Des reines sereines pour des ruches performantes

    mercredi 13 janvier 2016

    Organisée par le Centre de formation professionnel et de promotion agricole (CFPPA) de Moorea, avec le partenariat
    du Service développement rural (SDR), une formation a été dispensée aux apiculteurs. Destinée à douze
    professionnels de la filière, cette formation était destinée à des apiculteurs expérimentés possédant au moins 50 ruches. Ce stage de trois jours sur le greffage de reines, s’est décomposé en une journée de formation théorique et deux jours sur l’exploitation mellifère d’Olivier Meri, à Miri Miri.
    À l’initiative, du Centre de formation professionnel et de promotion agricole (CFPPA) de Moorea, le Service du développement rural (SDR) de Raiatea a accueilli une formation complémentaire à l’intention de douze apiculteurs.
    Destiné à des professionnels de la filière, de Raiatea et de Taha’a, ce stage portait sur la création de reines abeilles. Débuté mi-décembre au SDR, par une prise de contact avec les formateurs et un développement théorique du programme, ce stage s’est poursuivi sur le terrain. Il était animé par Jérôme Régnault, un apiculteur réputé de la Côte-d’Or en métropole, propriétaire de 700 ruches, et Christophe Bernard formateur au Centre de formation professionnel et agricole. Cette formation pratique s’est déroulée, durant deux jours, sur l’exploitation mellifère d’Olivier Meri.
    Pour faire évoluer la filière, indique Christophe Bernard, « on a pensé qu’il fallait améliorer le niveau des formations. Celles destinées aux débutants vont être arrêtées et on va passer au niveau supérieur. La sélection et la création de nouvelles reines font partie de ce programme ».

    Hygiène et douceur

    Le formateur poursuit : « Il faut savoir que lorsque les reines ont déjà travaillé deux à trois ans, elles pondent beaucoup moins. Pour bien produire il faut des reines de qualité. Pour cela, les apiculteurs doivent sélectionner leurs abeilles sur des critères liés à leurs abeilles bien entendu, mais aussi nettoyer leurs ruches, pour éviter l’installation de la loque (parasite) par exemple. Mais il y a aussi la douceur : c’est un critère super-important, car lorsque l’on va ouvrir une ruche et que les abeilles se comportent sereinement, c’est agréable. Il faut savoir que certaines abeilles sont très agressives dès que l’on approche, avant d’avoir ouvert le couvercle de la ruche et même après les avoir enfumées. Dans cette configuration, il vaut mieux être équipé de vêtements protecteurs. Il y a, en revanche ,des apiculteurs qui ont sélectionné leurs abeilles sur le critère de la douceur, les abeilles sont sereines et l’on peut y aller sans combinaison. »
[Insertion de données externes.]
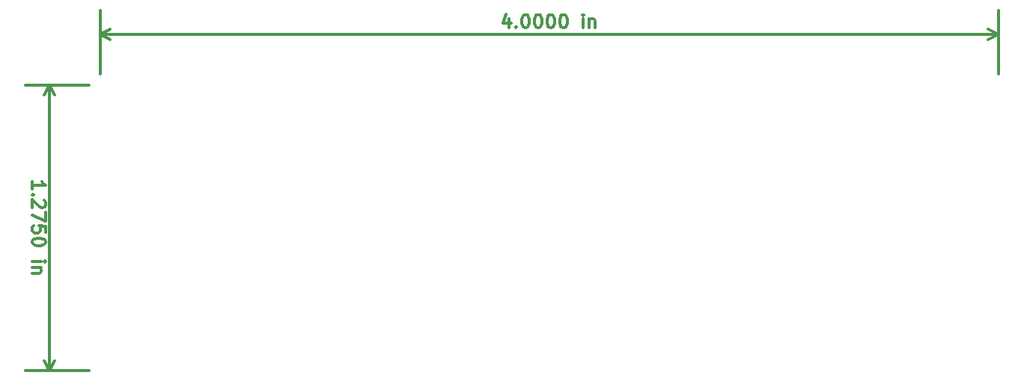
<source format=gbr>
G04 (created by PCBNEW (2013-07-07 BZR 4022)-stable) date 02/09/2014 18:49:16*
%MOIN*%
G04 Gerber Fmt 3.4, Leading zero omitted, Abs format*
%FSLAX34Y34*%
G01*
G70*
G90*
G04 APERTURE LIST*
%ADD10C,0.00393701*%
%ADD11C,0.011811*%
G04 APERTURE END LIST*
G54D10*
G54D11*
X36479Y-27395D02*
X36479Y-27058D01*
X36479Y-27226D02*
X37070Y-27226D01*
X36985Y-27170D01*
X36929Y-27114D01*
X36901Y-27058D01*
X36535Y-27648D02*
X36507Y-27676D01*
X36479Y-27648D01*
X36507Y-27620D01*
X36535Y-27648D01*
X36479Y-27648D01*
X37013Y-27901D02*
X37041Y-27929D01*
X37070Y-27986D01*
X37070Y-28126D01*
X37041Y-28182D01*
X37013Y-28211D01*
X36957Y-28239D01*
X36901Y-28239D01*
X36816Y-28211D01*
X36479Y-27873D01*
X36479Y-28239D01*
X37070Y-28436D02*
X37070Y-28829D01*
X36479Y-28576D01*
X37070Y-29335D02*
X37070Y-29054D01*
X36788Y-29026D01*
X36816Y-29054D01*
X36845Y-29110D01*
X36845Y-29251D01*
X36816Y-29307D01*
X36788Y-29335D01*
X36732Y-29364D01*
X36591Y-29364D01*
X36535Y-29335D01*
X36507Y-29307D01*
X36479Y-29251D01*
X36479Y-29110D01*
X36507Y-29054D01*
X36535Y-29026D01*
X37070Y-29729D02*
X37070Y-29785D01*
X37041Y-29842D01*
X37013Y-29870D01*
X36957Y-29898D01*
X36845Y-29926D01*
X36704Y-29926D01*
X36591Y-29898D01*
X36535Y-29870D01*
X36507Y-29842D01*
X36479Y-29785D01*
X36479Y-29729D01*
X36507Y-29673D01*
X36535Y-29645D01*
X36591Y-29617D01*
X36704Y-29589D01*
X36845Y-29589D01*
X36957Y-29617D01*
X37013Y-29645D01*
X37041Y-29673D01*
X37070Y-29729D01*
X36479Y-30629D02*
X36873Y-30629D01*
X37070Y-30629D02*
X37041Y-30601D01*
X37013Y-30629D01*
X37041Y-30657D01*
X37070Y-30629D01*
X37013Y-30629D01*
X36873Y-30910D02*
X36479Y-30910D01*
X36816Y-30910D02*
X36845Y-30938D01*
X36873Y-30995D01*
X36873Y-31079D01*
X36845Y-31135D01*
X36788Y-31163D01*
X36479Y-31163D01*
X37250Y-22750D02*
X37250Y-35500D01*
X39000Y-22750D02*
X36187Y-22750D01*
X39000Y-35500D02*
X36187Y-35500D01*
X37250Y-35500D02*
X37019Y-35056D01*
X37250Y-35500D02*
X37480Y-35056D01*
X37250Y-22750D02*
X37019Y-23193D01*
X37250Y-22750D02*
X37480Y-23193D01*
X57714Y-19813D02*
X57714Y-20207D01*
X57573Y-19588D02*
X57433Y-20010D01*
X57798Y-20010D01*
X58023Y-20151D02*
X58051Y-20179D01*
X58023Y-20207D01*
X57995Y-20179D01*
X58023Y-20151D01*
X58023Y-20207D01*
X58417Y-19616D02*
X58473Y-19616D01*
X58529Y-19645D01*
X58557Y-19673D01*
X58586Y-19729D01*
X58614Y-19841D01*
X58614Y-19982D01*
X58586Y-20095D01*
X58557Y-20151D01*
X58529Y-20179D01*
X58473Y-20207D01*
X58417Y-20207D01*
X58361Y-20179D01*
X58332Y-20151D01*
X58304Y-20095D01*
X58276Y-19982D01*
X58276Y-19841D01*
X58304Y-19729D01*
X58332Y-19673D01*
X58361Y-19645D01*
X58417Y-19616D01*
X58979Y-19616D02*
X59035Y-19616D01*
X59092Y-19645D01*
X59120Y-19673D01*
X59148Y-19729D01*
X59176Y-19841D01*
X59176Y-19982D01*
X59148Y-20095D01*
X59120Y-20151D01*
X59092Y-20179D01*
X59035Y-20207D01*
X58979Y-20207D01*
X58923Y-20179D01*
X58895Y-20151D01*
X58867Y-20095D01*
X58839Y-19982D01*
X58839Y-19841D01*
X58867Y-19729D01*
X58895Y-19673D01*
X58923Y-19645D01*
X58979Y-19616D01*
X59542Y-19616D02*
X59598Y-19616D01*
X59654Y-19645D01*
X59682Y-19673D01*
X59710Y-19729D01*
X59739Y-19841D01*
X59739Y-19982D01*
X59710Y-20095D01*
X59682Y-20151D01*
X59654Y-20179D01*
X59598Y-20207D01*
X59542Y-20207D01*
X59485Y-20179D01*
X59457Y-20151D01*
X59429Y-20095D01*
X59401Y-19982D01*
X59401Y-19841D01*
X59429Y-19729D01*
X59457Y-19673D01*
X59485Y-19645D01*
X59542Y-19616D01*
X60104Y-19616D02*
X60160Y-19616D01*
X60217Y-19645D01*
X60245Y-19673D01*
X60273Y-19729D01*
X60301Y-19841D01*
X60301Y-19982D01*
X60273Y-20095D01*
X60245Y-20151D01*
X60217Y-20179D01*
X60160Y-20207D01*
X60104Y-20207D01*
X60048Y-20179D01*
X60020Y-20151D01*
X59992Y-20095D01*
X59964Y-19982D01*
X59964Y-19841D01*
X59992Y-19729D01*
X60020Y-19673D01*
X60048Y-19645D01*
X60104Y-19616D01*
X61004Y-20207D02*
X61004Y-19813D01*
X61004Y-19616D02*
X60976Y-19645D01*
X61004Y-19673D01*
X61032Y-19645D01*
X61004Y-19616D01*
X61004Y-19673D01*
X61285Y-19813D02*
X61285Y-20207D01*
X61285Y-19870D02*
X61313Y-19841D01*
X61370Y-19813D01*
X61454Y-19813D01*
X61510Y-19841D01*
X61538Y-19898D01*
X61538Y-20207D01*
X39500Y-20500D02*
X79500Y-20500D01*
X39500Y-22250D02*
X39500Y-19437D01*
X79500Y-22250D02*
X79500Y-19437D01*
X79500Y-20500D02*
X79056Y-20730D01*
X79500Y-20500D02*
X79056Y-20269D01*
X39500Y-20500D02*
X39943Y-20730D01*
X39500Y-20500D02*
X39943Y-20269D01*
M02*

</source>
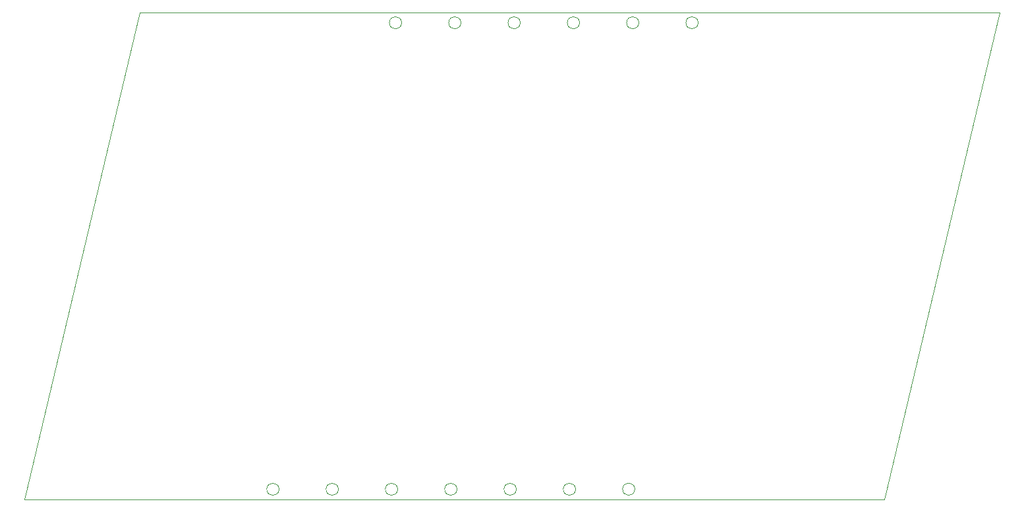
<source format=gbr>
%TF.GenerationSoftware,KiCad,Pcbnew,9.0.2*%
%TF.CreationDate,2025-08-03T15:01:54-04:00*%
%TF.ProjectId,SGTC,53475443-2e6b-4696-9361-645f70636258,rev?*%
%TF.SameCoordinates,Original*%
%TF.FileFunction,Profile,NP*%
%FSLAX46Y46*%
G04 Gerber Fmt 4.6, Leading zero omitted, Abs format (unit mm)*
G04 Created by KiCad (PCBNEW 9.0.2) date 2025-08-03 15:01:54*
%MOMM*%
%LPD*%
G01*
G04 APERTURE LIST*
%TA.AperFunction,Profile*%
%ADD10C,0.050000*%
%TD*%
G04 APERTURE END LIST*
D10*
X135611548Y-123468452D02*
G75*
G02*
X134034852Y-123468452I-788348J0D01*
G01*
X134034852Y-123468452D02*
G75*
G02*
X135611548Y-123468452I788348J0D01*
G01*
X127991548Y-123468452D02*
G75*
G02*
X126414852Y-123468452I-788348J0D01*
G01*
X126414852Y-123468452D02*
G75*
G02*
X127991548Y-123468452I788348J0D01*
G01*
X166603379Y-63526348D02*
G75*
G02*
X165026683Y-63526348I-788348J0D01*
G01*
X165026683Y-63526348D02*
G75*
G02*
X166603379Y-63526348I788348J0D01*
G01*
X128504579Y-63536400D02*
G75*
G02*
X126927883Y-63536400I-788348J0D01*
G01*
X126927883Y-63536400D02*
G75*
G02*
X128504579Y-63536400I788348J0D01*
G01*
X158470348Y-123458400D02*
G75*
G02*
X156893652Y-123458400I-788348J0D01*
G01*
X156893652Y-123458400D02*
G75*
G02*
X158470348Y-123458400I788348J0D01*
G01*
X151364579Y-63536400D02*
G75*
G02*
X149787883Y-63536400I-788348J0D01*
G01*
X149787883Y-63536400D02*
G75*
G02*
X151364579Y-63536400I788348J0D01*
G01*
X150851548Y-123468452D02*
G75*
G02*
X149274852Y-123468452I-788348J0D01*
G01*
X149274852Y-123468452D02*
G75*
G02*
X150851548Y-123468452I788348J0D01*
G01*
X120371548Y-123468452D02*
G75*
G02*
X118794852Y-123468452I-788348J0D01*
G01*
X118794852Y-123468452D02*
G75*
G02*
X120371548Y-123468452I788348J0D01*
G01*
X143231548Y-123468452D02*
G75*
G02*
X141654852Y-123468452I-788348J0D01*
G01*
X141654852Y-123468452D02*
G75*
G02*
X143231548Y-123468452I788348J0D01*
G01*
X158984579Y-63536400D02*
G75*
G02*
X157407883Y-63536400I-788348J0D01*
G01*
X157407883Y-63536400D02*
G75*
G02*
X158984579Y-63536400I788348J0D01*
G01*
X112751548Y-123468452D02*
G75*
G02*
X111174852Y-123468452I-788348J0D01*
G01*
X111174852Y-123468452D02*
G75*
G02*
X112751548Y-123468452I788348J0D01*
G01*
X205325880Y-62184328D02*
X94835880Y-62184328D01*
X94835880Y-62184328D02*
X80060000Y-124800000D01*
X80060000Y-124800000D02*
X190550000Y-124800000D01*
X136124579Y-63536400D02*
G75*
G02*
X134547883Y-63536400I-788348J0D01*
G01*
X134547883Y-63536400D02*
G75*
G02*
X136124579Y-63536400I788348J0D01*
G01*
X143744579Y-63536400D02*
G75*
G02*
X142167883Y-63536400I-788348J0D01*
G01*
X142167883Y-63536400D02*
G75*
G02*
X143744579Y-63536400I788348J0D01*
G01*
X190550000Y-124800000D02*
X205330000Y-62190000D01*
M02*

</source>
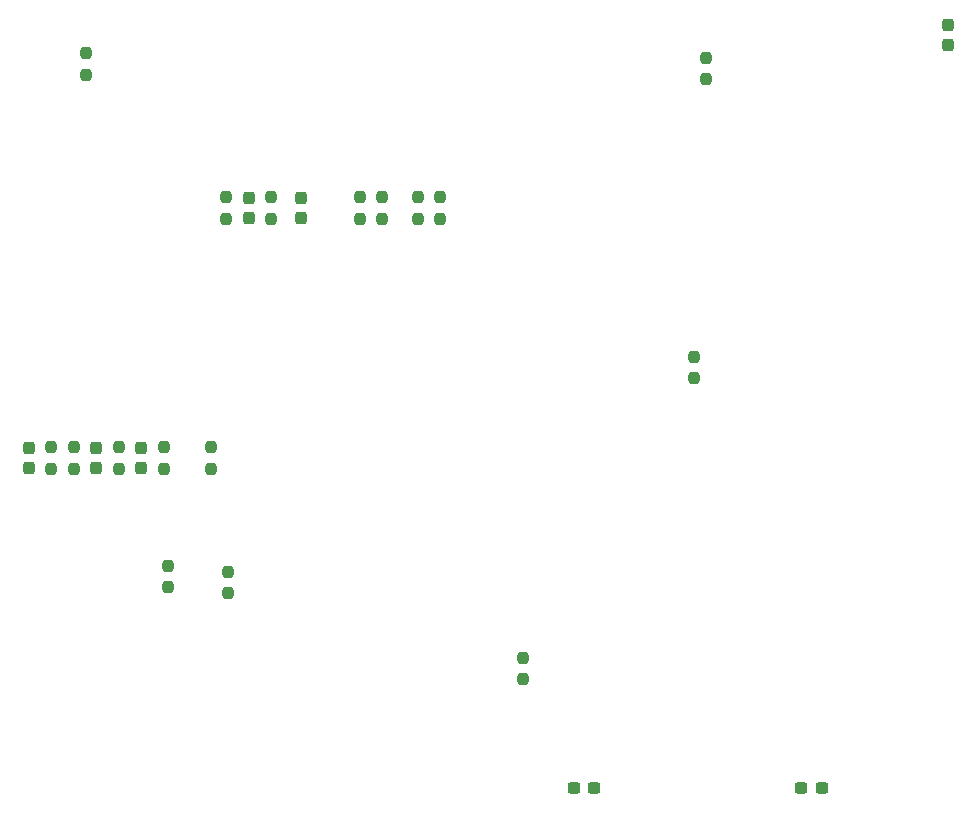
<source format=gbr>
%TF.GenerationSoftware,KiCad,Pcbnew,9.0.0*%
%TF.CreationDate,2025-04-09T12:02:38+02:00*%
%TF.ProjectId,LocalRoboCaster,4c6f6361-6c52-46f6-926f-436173746572,rev?*%
%TF.SameCoordinates,Original*%
%TF.FileFunction,Paste,Bot*%
%TF.FilePolarity,Positive*%
%FSLAX46Y46*%
G04 Gerber Fmt 4.6, Leading zero omitted, Abs format (unit mm)*
G04 Created by KiCad (PCBNEW 9.0.0) date 2025-04-09 12:02:38*
%MOMM*%
%LPD*%
G01*
G04 APERTURE LIST*
G04 Aperture macros list*
%AMRoundRect*
0 Rectangle with rounded corners*
0 $1 Rounding radius*
0 $2 $3 $4 $5 $6 $7 $8 $9 X,Y pos of 4 corners*
0 Add a 4 corners polygon primitive as box body*
4,1,4,$2,$3,$4,$5,$6,$7,$8,$9,$2,$3,0*
0 Add four circle primitives for the rounded corners*
1,1,$1+$1,$2,$3*
1,1,$1+$1,$4,$5*
1,1,$1+$1,$6,$7*
1,1,$1+$1,$8,$9*
0 Add four rect primitives between the rounded corners*
20,1,$1+$1,$2,$3,$4,$5,0*
20,1,$1+$1,$4,$5,$6,$7,0*
20,1,$1+$1,$6,$7,$8,$9,0*
20,1,$1+$1,$8,$9,$2,$3,0*%
G04 Aperture macros list end*
%ADD10RoundRect,0.237500X0.237500X-0.250000X0.237500X0.250000X-0.237500X0.250000X-0.237500X-0.250000X0*%
%ADD11RoundRect,0.237500X0.237500X-0.300000X0.237500X0.300000X-0.237500X0.300000X-0.237500X-0.300000X0*%
%ADD12RoundRect,0.237500X-0.237500X0.250000X-0.237500X-0.250000X0.237500X-0.250000X0.237500X0.250000X0*%
%ADD13RoundRect,0.237500X0.300000X0.237500X-0.300000X0.237500X-0.300000X-0.237500X0.300000X-0.237500X0*%
%ADD14RoundRect,0.237500X-0.300000X-0.237500X0.300000X-0.237500X0.300000X0.237500X-0.300000X0.237500X0*%
G04 APERTURE END LIST*
D10*
%TO.C,R13*%
X78000000Y-62288395D03*
X78000000Y-60463395D03*
%TD*%
%TO.C,R9*%
X71200000Y-62288395D03*
X71200000Y-60463395D03*
%TD*%
D11*
%TO.C,C6*%
X121000000Y-47622500D03*
X121000000Y-45897500D03*
%TD*%
D12*
%TO.C,R15*%
X54960000Y-91687500D03*
X54960000Y-93512500D03*
%TD*%
%TO.C,R18*%
X60000000Y-92175000D03*
X60000000Y-94000000D03*
%TD*%
%TO.C,R12*%
X85050000Y-99457500D03*
X85050000Y-101282500D03*
%TD*%
D10*
%TO.C,R8*%
X50800000Y-83468395D03*
X50800000Y-81643395D03*
%TD*%
D13*
%TO.C,C7*%
X110310000Y-110475000D03*
X108585000Y-110475000D03*
%TD*%
D11*
%TO.C,C2*%
X52705000Y-83418395D03*
X52705000Y-81693395D03*
%TD*%
%TO.C,C3*%
X43180000Y-83418395D03*
X43180000Y-81693395D03*
%TD*%
D10*
%TO.C,R6*%
X46990000Y-83468395D03*
X46990000Y-81643395D03*
%TD*%
D12*
%TO.C,R4*%
X59895000Y-60463395D03*
X59895000Y-62288395D03*
%TD*%
D10*
%TO.C,R7*%
X45085000Y-83468395D03*
X45085000Y-81643395D03*
%TD*%
%TO.C,R3*%
X63705000Y-62288395D03*
X63705000Y-60463395D03*
%TD*%
D14*
%TO.C,C8*%
X89307500Y-110490000D03*
X91032500Y-110490000D03*
%TD*%
D10*
%TO.C,R14*%
X73105000Y-62288395D03*
X73105000Y-60463395D03*
%TD*%
%TO.C,R5*%
X76095000Y-62288395D03*
X76095000Y-60463395D03*
%TD*%
D11*
%TO.C,C1*%
X61800000Y-62238395D03*
X61800000Y-60513395D03*
%TD*%
D10*
%TO.C,R16*%
X99480000Y-75802500D03*
X99480000Y-73977500D03*
%TD*%
D11*
%TO.C,C5*%
X66200000Y-62238395D03*
X66200000Y-60513395D03*
%TD*%
D10*
%TO.C,R10*%
X54610000Y-83468395D03*
X54610000Y-81643395D03*
%TD*%
%TO.C,R11*%
X58560000Y-83452500D03*
X58560000Y-81627500D03*
%TD*%
%TO.C,R1*%
X48050000Y-50112500D03*
X48050000Y-48287500D03*
%TD*%
D11*
%TO.C,C4*%
X48895000Y-83418395D03*
X48895000Y-81693395D03*
%TD*%
D10*
%TO.C,R17*%
X100500000Y-50502500D03*
X100500000Y-48677500D03*
%TD*%
M02*

</source>
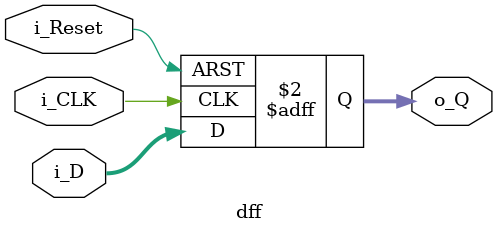
<source format=v>
module dff (
	input    wire  [31:0]	i_D     ,
	input    wire 		    i_CLK	,
	input    wire 		    i_Reset ,
	output   reg   [31:0]	o_Q	 
	);

always @(posedge i_CLK or posedge i_Reset) 
	begin
		if (i_Reset) 
			begin
				o_Q <= 32'b0 ;
			end
		else
			begin
				o_Q <= i_D ;
			end
	end

endmodule
</source>
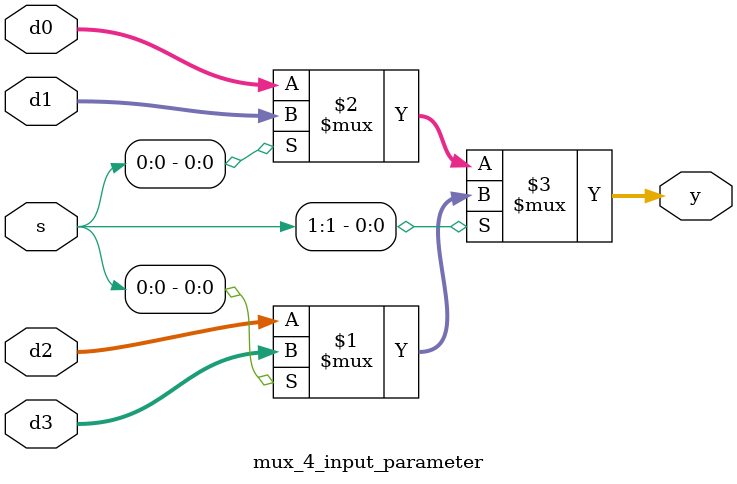
<source format=sv>
module mux_4_input_parameter
#(parameter width = 32)
(
	input logic [width-1:0] d0, d1, d2, d3,
	input logic [1:0] s,
	output logic [width-1:0] y
);
	assign y = s[1] ? (s[0] ? d3 : d2)
												 : (s[0] ? d1 : d0);
endmodule

</source>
    Princesses élevées à la gelée royale

    Cette formation très poussée, destinée à huit professionnels avait pour thème le greffage, une opération très délicate qui consiste à récupérer une larve d’abeille dans une cellule pour une opération de picking (avec une mini-spatule), pour en faire une reine. Prélevées à l’âge de un jour, ces larves sont mises en élevage dans des cellules royales au sein d’une ruchette nommée starter. Là, elles sont prises en charge par les butineuses qui vont les nourrir exclusivement de gelée royale pour en faire des reines.
    Raiatea et Taha’a comptent environ 35 apiculteurs et une douzaine d’apiculteurs professionnels, mais de nombreux amateurs de miel sont tentés de se lancer dans l’expérience apicole. Pour se lancer dans l’activité, il est toujours possible d’aller chez un apiculteur professionnel et de récupérer un essaim dont la reine est réputée performante. Mais une reine n’est pas éternelle. Une reine mal nourrie, au début, risque de ne pas être efficace, elle manquera de dynamisme et sa ruche donnera peu de miel.